**Work item**
Produce word for word the lines of the data below running from the one that has "X106807000Y-72390000D03*" to the one that has "X176740000Y-129360000D03*", inclusive, and no others.

── Dataset content ──

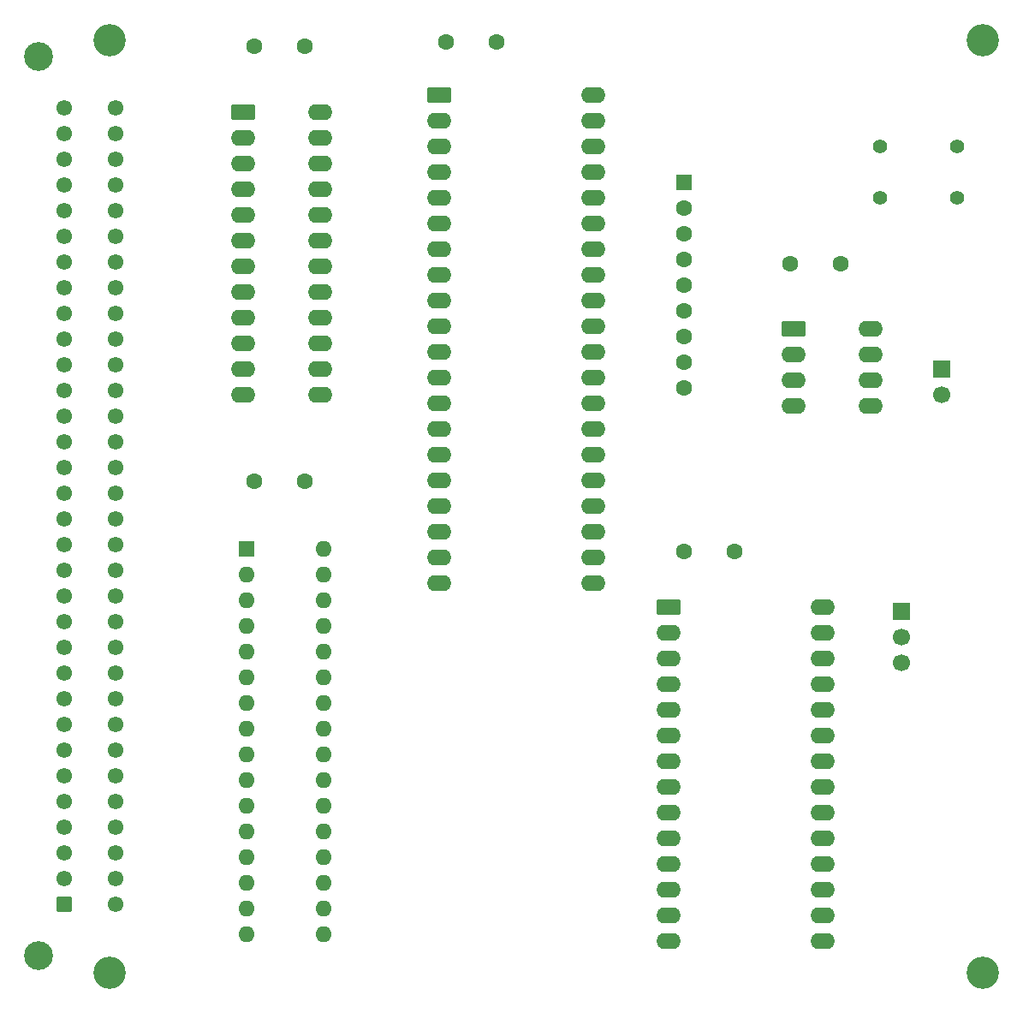
<source format=gts>
G04 #@! TF.GenerationSoftware,KiCad,Pcbnew,9.0.5*
G04 #@! TF.CreationDate,2025-12-18T09:10:18+11:00*
G04 #@! TF.ProjectId,MECB_6800_CPU,4d454342-5f36-4383-9030-5f4350552e6b,1.0*
G04 #@! TF.SameCoordinates,Original*
G04 #@! TF.FileFunction,Soldermask,Top*
G04 #@! TF.FilePolarity,Negative*
%FSLAX46Y46*%
G04 Gerber Fmt 4.6, Leading zero omitted, Abs format (unit mm)*
G04 Created by KiCad (PCBNEW 9.0.5) date 2025-12-18 09:10:18*
%MOMM*%
%LPD*%
G01*
G04 APERTURE LIST*
G04 Aperture macros list*
%AMRoundRect*
0 Rectangle with rounded corners*
0 $1 Rounding radius*
0 $2 $3 $4 $5 $6 $7 $8 $9 X,Y pos of 4 corners*
0 Add a 4 corners polygon primitive as box body*
4,1,4,$2,$3,$4,$5,$6,$7,$8,$9,$2,$3,0*
0 Add four circle primitives for the rounded corners*
1,1,$1+$1,$2,$3*
1,1,$1+$1,$4,$5*
1,1,$1+$1,$6,$7*
1,1,$1+$1,$8,$9*
0 Add four rect primitives between the rounded corners*
20,1,$1+$1,$2,$3,$4,$5,0*
20,1,$1+$1,$4,$5,$6,$7,0*
20,1,$1+$1,$6,$7,$8,$9,0*
20,1,$1+$1,$8,$9,$2,$3,0*%
G04 Aperture macros list end*
%ADD10R,1.600000X1.600000*%
%ADD11O,1.600000X1.600000*%
%ADD12C,3.200000*%
%ADD13C,2.850000*%
%ADD14RoundRect,0.249550X0.525450X-0.525450X0.525450X0.525450X-0.525450X0.525450X-0.525450X-0.525450X0*%
%ADD15C,1.550000*%
%ADD16RoundRect,0.250000X-0.950000X-0.550000X0.950000X-0.550000X0.950000X0.550000X-0.950000X0.550000X0*%
%ADD17O,2.400000X1.600000*%
%ADD18C,1.600000*%
%ADD19C,1.397000*%
%ADD20R,1.700000X1.700000*%
%ADD21C,1.700000*%
G04 APERTURE END LIST*
D10*
X119760000Y-100680000D03*
D11*
X119760000Y-103220000D03*
X119760000Y-105760000D03*
X119760000Y-108300000D03*
X119760000Y-110840000D03*
X119760000Y-113380000D03*
X119760000Y-115920000D03*
X119760000Y-118460000D03*
X119760000Y-121000000D03*
X119760000Y-123540000D03*
X119760000Y-126080000D03*
X119760000Y-128620000D03*
X119760000Y-131160000D03*
X119760000Y-133700000D03*
X119760000Y-136240000D03*
X119760000Y-138780000D03*
X127380000Y-138780000D03*
X127380000Y-136240000D03*
X127380000Y-133700000D03*
X127380000Y-131160000D03*
X127380000Y-128620000D03*
X127380000Y-126080000D03*
X127380000Y-123540000D03*
X127380000Y-121000000D03*
X127380000Y-118460000D03*
X127380000Y-115920000D03*
X127380000Y-113380000D03*
X127380000Y-110840000D03*
X127380000Y-108300000D03*
X127380000Y-105760000D03*
X127380000Y-103220000D03*
X127380000Y-100680000D03*
D12*
X192532000Y-50419000D03*
X192532000Y-142621000D03*
X106172000Y-50419000D03*
X106172000Y-142621000D03*
D13*
X99187000Y-140970000D03*
X99187000Y-52070000D03*
D14*
X101727000Y-135890000D03*
D15*
X101727000Y-133350000D03*
X101727000Y-130810000D03*
X101727000Y-128270000D03*
X101727000Y-125730000D03*
X101727000Y-123190000D03*
X101727000Y-120650000D03*
X101727000Y-118110000D03*
X101727000Y-115570000D03*
X101727000Y-113030000D03*
X101727000Y-110490000D03*
X101727000Y-107950000D03*
X101727000Y-105410000D03*
X101727000Y-102870000D03*
X101727000Y-100330000D03*
X101727000Y-97790000D03*
X101727000Y-95250000D03*
X101727000Y-92710000D03*
X101727000Y-90170000D03*
X101727000Y-87630000D03*
X101727000Y-85090000D03*
X101727000Y-82550000D03*
X101727000Y-80010000D03*
X101727000Y-77470000D03*
X101727000Y-74930000D03*
X101727000Y-72390000D03*
X101727000Y-69850000D03*
X101727000Y-67310000D03*
X101727000Y-64770000D03*
X101727000Y-62230000D03*
X101727000Y-59690000D03*
X101727000Y-57150000D03*
X106807000Y-135890000D03*
X106807000Y-133350000D03*
X106807000Y-130810000D03*
X106807000Y-128270000D03*
X106807000Y-125730000D03*
X106807000Y-123190000D03*
X106807000Y-120650000D03*
X106807000Y-118110000D03*
X106807000Y-115570000D03*
X106807000Y-113030000D03*
X106807000Y-110490000D03*
X106807000Y-107950000D03*
X106807000Y-105410000D03*
X106807000Y-102870000D03*
X106807000Y-100330000D03*
X106807000Y-97790000D03*
X106807000Y-95250000D03*
X106807000Y-92710000D03*
X106807000Y-90170000D03*
X106807000Y-87630000D03*
X106807000Y-85090000D03*
X106807000Y-82550000D03*
X106807000Y-80010000D03*
X106807000Y-77470000D03*
X106807000Y-74930000D03*
X106807000Y-72390000D03*
X106807000Y-69850000D03*
X106807000Y-67310000D03*
X106807000Y-64770000D03*
X106807000Y-62230000D03*
X106807000Y-59690000D03*
X106807000Y-57150000D03*
D16*
X161500000Y-106500000D03*
D17*
X161500000Y-109040000D03*
X161500000Y-111580000D03*
X161500000Y-114120000D03*
X161500000Y-116660000D03*
X161500000Y-119200000D03*
X161500000Y-121740000D03*
X161500000Y-124280000D03*
X161500000Y-126820000D03*
X161500000Y-129360000D03*
X161500000Y-131900000D03*
X161500000Y-134440000D03*
X161500000Y-136980000D03*
X161500000Y-139520000D03*
X176740000Y-139520000D03*
X176740000Y-136980000D03*
X176740000Y-134440000D03*
X176740000Y-131900000D03*
X176740000Y-129360000D03*
X176740000Y-126820000D03*
X176740000Y-124280000D03*
X176740000Y-121740000D03*
X176740000Y-119200000D03*
X176740000Y-116660000D03*
X176740000Y-114120000D03*
X176740000Y-111580000D03*
X176740000Y-109040000D03*
X176740000Y-106500000D03*
D16*
X173880000Y-79000000D03*
D17*
X173880000Y-81540000D03*
X173880000Y-84080000D03*
X173880000Y-86620000D03*
X181500000Y-86620000D03*
X181500000Y-84080000D03*
X181500000Y-81540000D03*
X181500000Y-79000000D03*
D18*
X139500000Y-50600000D03*
X144500000Y-50600000D03*
X120500000Y-51000000D03*
X125500000Y-51000000D03*
D16*
X138760000Y-55840000D03*
D17*
X138760000Y-58380000D03*
X138760000Y-60920000D03*
X138760000Y-63460000D03*
X138760000Y-66000000D03*
X138760000Y-68540000D03*
X138760000Y-71080000D03*
X138760000Y-73620000D03*
X138760000Y-76160000D03*
X138760000Y-78700000D03*
X138760000Y-81240000D03*
X138760000Y-83780000D03*
X138760000Y-86320000D03*
X138760000Y-88860000D03*
X138760000Y-91400000D03*
X138760000Y-93940000D03*
X138760000Y-96480000D03*
X138760000Y-99020000D03*
X138760000Y-101560000D03*
X138760000Y-104100000D03*
X154000000Y-104100000D03*
X154000000Y-101560000D03*
X154000000Y-99020000D03*
X154000000Y-96480000D03*
X154000000Y-93940000D03*
X154000000Y-91400000D03*
X154000000Y-88860000D03*
X154000000Y-86320000D03*
X154000000Y-83780000D03*
X154000000Y-81240000D03*
X154000000Y-78700000D03*
X154000000Y-76160000D03*
X154000000Y-73620000D03*
X154000000Y-71080000D03*
X154000000Y-68540000D03*
X154000000Y-66000000D03*
X154000000Y-63460000D03*
X154000000Y-60920000D03*
X154000000Y-58380000D03*
X154000000Y-55840000D03*
D19*
X182380000Y-60920000D03*
X190000000Y-60920000D03*
X182380000Y-66000000D03*
X190000000Y-66000000D03*
D18*
X173500000Y-72500000D03*
X178500000Y-72500000D03*
D20*
X184500000Y-106920000D03*
D21*
X184500000Y-109460000D03*
X184500000Y-112000000D03*
D20*
X188500000Y-82960000D03*
D21*
X188500000Y-85500000D03*
D18*
X120500000Y-94000000D03*
X125500000Y-94000000D03*
D10*
X163000000Y-64500000D03*
D18*
X163000000Y-67040000D03*
X163000000Y-69580000D03*
X163000000Y-72120000D03*
X163000000Y-74660000D03*
X163000000Y-77200000D03*
X163000000Y-79740000D03*
X163000000Y-82280000D03*
X163000000Y-84820000D03*
X163000000Y-101000000D03*
X168000000Y-101000000D03*
D16*
X119380000Y-57500000D03*
D17*
X119380000Y-60040000D03*
X119380000Y-62580000D03*
X119380000Y-65120000D03*
X119380000Y-67660000D03*
X119380000Y-70200000D03*
X119380000Y-72740000D03*
X119380000Y-75280000D03*
X119380000Y-77820000D03*
X119380000Y-80360000D03*
X119380000Y-82900000D03*
X119380000Y-85440000D03*
X127000000Y-85440000D03*
X127000000Y-82900000D03*
X127000000Y-80360000D03*
X127000000Y-77820000D03*
X127000000Y-75280000D03*
X127000000Y-72740000D03*
X127000000Y-70200000D03*
X127000000Y-67660000D03*
X127000000Y-65120000D03*
X127000000Y-62580000D03*
X127000000Y-60040000D03*
X127000000Y-57500000D03*
M02*

</source>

───

**Task result**
X106807000Y-72390000D03*
X106807000Y-69850000D03*
X106807000Y-67310000D03*
X106807000Y-64770000D03*
X106807000Y-62230000D03*
X106807000Y-59690000D03*
X106807000Y-57150000D03*
D16*
X161500000Y-106500000D03*
D17*
X161500000Y-109040000D03*
X161500000Y-111580000D03*
X161500000Y-114120000D03*
X161500000Y-116660000D03*
X161500000Y-119200000D03*
X161500000Y-121740000D03*
X161500000Y-124280000D03*
X161500000Y-126820000D03*
X161500000Y-129360000D03*
X161500000Y-131900000D03*
X161500000Y-134440000D03*
X161500000Y-136980000D03*
X161500000Y-139520000D03*
X176740000Y-139520000D03*
X176740000Y-136980000D03*
X176740000Y-134440000D03*
X176740000Y-131900000D03*
X176740000Y-129360000D03*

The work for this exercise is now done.